We went out at 9am and got back around 12:30 or so.
He only spooked once, but that was because a guy on a bicycle came up from behind us. We recovered very well from that though. He was fine with people passing by, trucks, crossing roads, everything! 

I took some pictures on the trail, as well as a video 
Sorry the quality on the video is so poor. It was taken on my phone.


----------



## meggymoo (Mar 10, 2007)

Aww I'm glad he was well behaved for you. 3 and a half hour ride! Wow, I haven't ridden for that long in years!

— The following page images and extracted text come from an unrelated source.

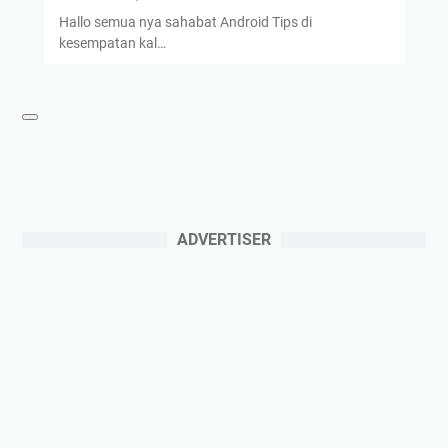
Hallo semua nya sahabat Android Tips di
kesempatan kal…
ADVERTISER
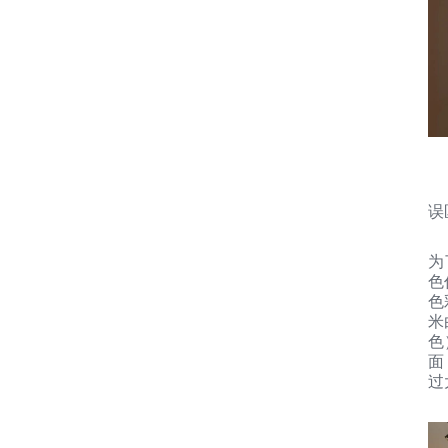
误
为
色
色
米
色
面
过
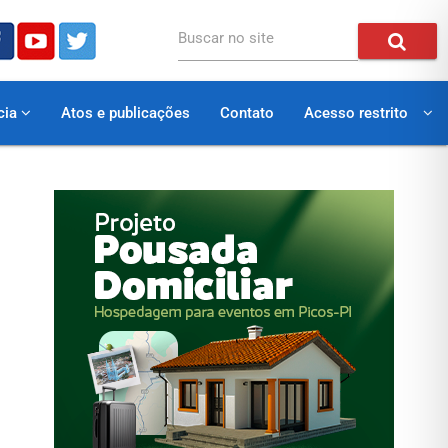
Buscar no site
cia
Atos e publicações
Contato
Acesso restrito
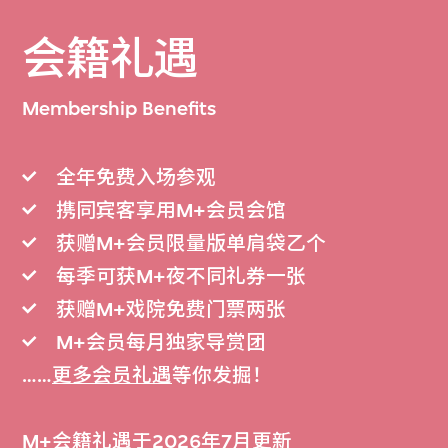
会籍礼遇
Membership Benefits
全年免费入场参观
携同宾客享用M+会员会馆
获赠M+会员限量版单肩袋乙个
每季可获M+夜不同礼券一张
获赠M+戏院免费门票两张
M+会员每月独家导赏团
……
更多会员礼遇
等你发掘！
M+会籍礼遇于2026年7月更新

I love how his ears are flicking back and forth on your ride. Listening to his momma.


----------



## PoptartShop (Jul 25, 2010)

Cool trails! Aww, glad he behaved well- he looks really calm in the vids, & alert too.


----------



## Arrow (Jul 21, 2008)

Great pics, glad it went well!


----------



## my2geldings (Feb 18, 2008)

How exciting! it looks like you guys had fun! I can't wait to take babies out on their first trail ride. Great photos!


----------



## appylover31803 (Sep 18, 2007)

Thanks everyone 

Surpringsly enough, I wasn't even sore from that ride. I went on 2 trail rides the weekend before that and that was the first time going out on a trail in years and we were out there for about the same time or a bit longer. So I guess I my bum was already conditioned to it:lol: And Montana was a lot smoother than the horse I rode on previous trails.

I'm hoping to purchase saddle bags and bring my camera to get pictures and videos, instead of using my phone.


----------



## kitten_Val (Apr 25, 2007)

It's great you can trail ride safely now and have fun!


----------